● Instructions to follow
Reproduce the material starting with the line containing "voluent à la" and going on through the line containing "Il y a 12 heures", with both of those lines included. Leave the pictures out of your answer.

##### Data for analysis #####

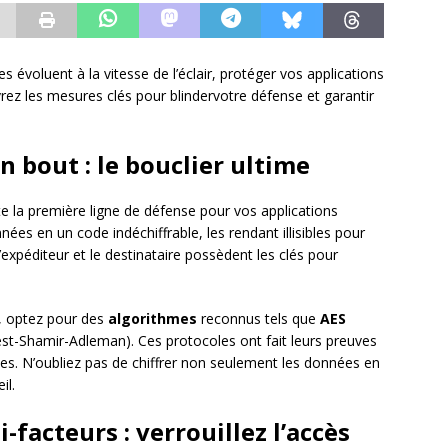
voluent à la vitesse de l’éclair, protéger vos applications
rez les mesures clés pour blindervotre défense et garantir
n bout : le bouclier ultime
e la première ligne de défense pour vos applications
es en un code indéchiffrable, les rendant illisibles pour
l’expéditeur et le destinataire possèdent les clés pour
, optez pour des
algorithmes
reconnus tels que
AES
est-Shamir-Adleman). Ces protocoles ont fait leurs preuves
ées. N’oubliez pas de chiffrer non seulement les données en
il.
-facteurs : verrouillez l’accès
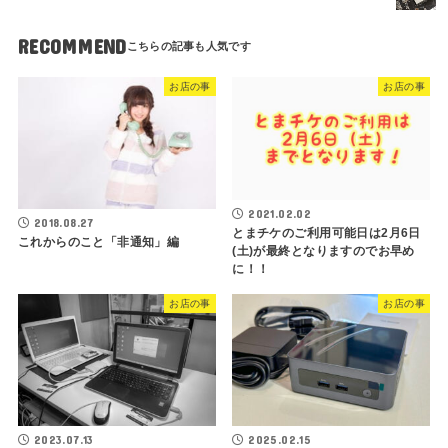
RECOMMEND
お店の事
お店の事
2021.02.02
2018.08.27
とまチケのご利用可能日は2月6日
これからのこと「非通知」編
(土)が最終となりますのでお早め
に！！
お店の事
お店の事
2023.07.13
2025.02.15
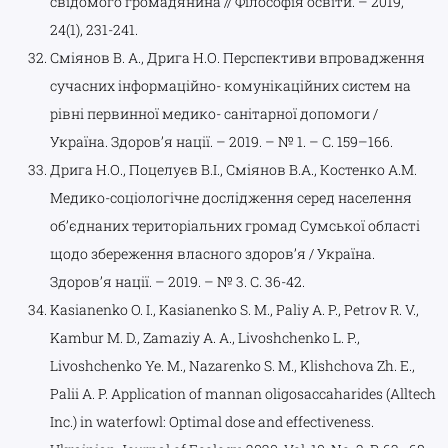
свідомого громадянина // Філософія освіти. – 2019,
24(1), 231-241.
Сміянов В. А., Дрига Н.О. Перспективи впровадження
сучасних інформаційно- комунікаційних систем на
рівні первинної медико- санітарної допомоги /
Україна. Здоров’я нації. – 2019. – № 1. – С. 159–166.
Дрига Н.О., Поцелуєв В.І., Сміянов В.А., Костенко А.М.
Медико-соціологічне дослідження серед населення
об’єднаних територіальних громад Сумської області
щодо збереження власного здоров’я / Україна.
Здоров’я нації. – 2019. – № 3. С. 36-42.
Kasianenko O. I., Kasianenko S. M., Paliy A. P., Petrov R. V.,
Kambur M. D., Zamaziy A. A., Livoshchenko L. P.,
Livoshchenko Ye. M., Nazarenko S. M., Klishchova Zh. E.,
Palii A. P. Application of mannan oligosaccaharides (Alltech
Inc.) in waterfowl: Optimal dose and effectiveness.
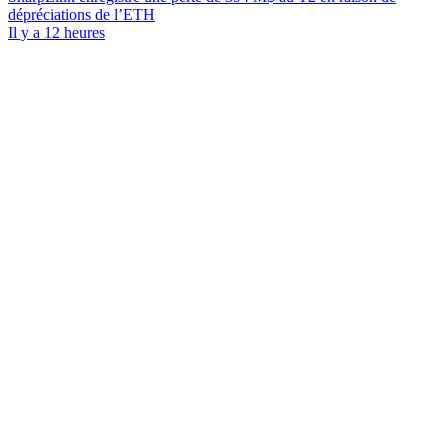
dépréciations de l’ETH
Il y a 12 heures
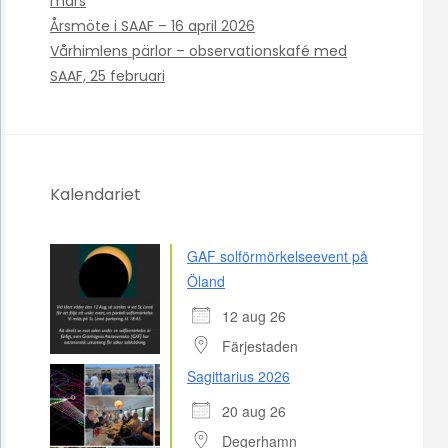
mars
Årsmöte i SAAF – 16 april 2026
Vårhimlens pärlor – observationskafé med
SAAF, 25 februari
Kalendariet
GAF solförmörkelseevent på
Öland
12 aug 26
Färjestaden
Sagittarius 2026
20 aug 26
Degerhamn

#####
##### Data for analysis #####

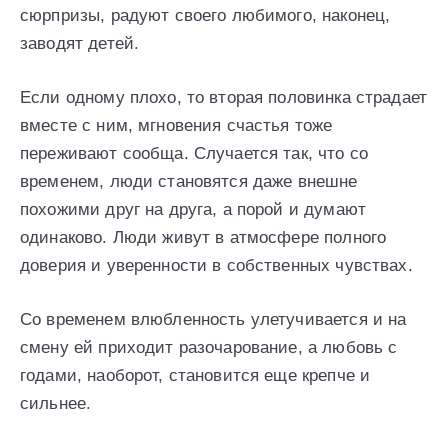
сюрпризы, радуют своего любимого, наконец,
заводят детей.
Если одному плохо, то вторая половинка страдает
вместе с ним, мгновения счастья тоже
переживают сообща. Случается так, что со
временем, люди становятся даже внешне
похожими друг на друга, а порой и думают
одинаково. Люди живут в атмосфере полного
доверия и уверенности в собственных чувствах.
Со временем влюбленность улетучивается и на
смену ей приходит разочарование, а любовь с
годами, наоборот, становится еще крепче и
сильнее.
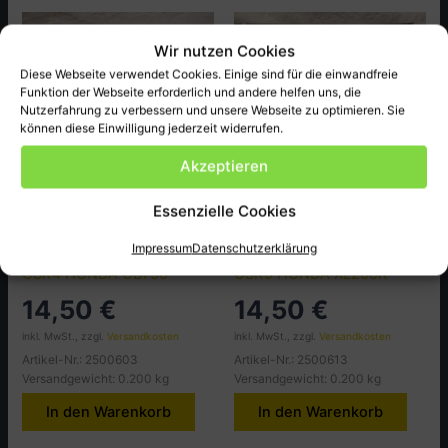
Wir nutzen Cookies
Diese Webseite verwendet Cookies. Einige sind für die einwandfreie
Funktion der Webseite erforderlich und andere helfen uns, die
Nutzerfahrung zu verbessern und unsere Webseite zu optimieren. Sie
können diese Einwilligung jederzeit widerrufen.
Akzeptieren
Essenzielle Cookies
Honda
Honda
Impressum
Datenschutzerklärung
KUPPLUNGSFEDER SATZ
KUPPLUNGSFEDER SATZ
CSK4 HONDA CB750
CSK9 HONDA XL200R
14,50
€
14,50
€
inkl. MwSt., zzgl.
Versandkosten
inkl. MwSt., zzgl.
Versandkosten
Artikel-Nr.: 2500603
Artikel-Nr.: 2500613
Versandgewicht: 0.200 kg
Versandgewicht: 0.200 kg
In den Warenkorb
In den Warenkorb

#####

● Final answer
voluent à la vitesse de l’éclair, protéger vos applications
rez les mesures clés pour blindervotre défense et garantir
n bout : le bouclier ultime
e la première ligne de défense pour vos applications
es en un code indéchiffrable, les rendant illisibles pour
l’expéditeur et le destinataire possèdent les clés pour
, optez pour des
algorithmes
reconnus tels que
AES
est-Shamir-Adleman). Ces protocoles ont fait leurs preuves
ées. N’oubliez pas de chiffrer non seulement les données en
il.
-facteurs : verrouillez l’accès
RECOMMEND
お店の事
お店の事
2021.02.02
2018.08.27
とまチケのご利用可能日は2月6日
これからのこと「非通知」編
(土)が最終となりますのでお早め
に！！
お店の事
お店の事
2023.07.13
2025.02.15
свідомого громадянина // Філософія освіти. – 2019,
24(1), 231-241.
Сміянов В. А., Дрига Н.О. Перспективи впровадження
сучасних інформаційно- комунікаційних систем на
рівні первинної медико- санітарної допомоги /
Україна. Здоров’я нації. – 2019. – № 1. – С. 159–166.
Дрига Н.О., Поцелуєв В.І., Сміянов В.А., Костенко А.М.
Медико-соціологічне дослідження серед населення
об’єднаних територіальних громад Сумської області
щодо збереження власного здоров’я / Україна.
Здоров’я нації. – 2019. – № 3. С. 36-42.
Kasianenko O. I., Kasianenko S. M., Paliy A. P., Petrov R. V.,
Kambur M. D., Zamaziy A. A., Livoshchenko L. P.,
Livoshchenko Ye. M., Nazarenko S. M., Klishchova Zh. E.,
Palii A. P. Application of mannan oligosaccaharides (Alltech
Inc.) in waterfowl: Optimal dose and effectiveness.
dépréciations de l’ETH
Il y a 12 heures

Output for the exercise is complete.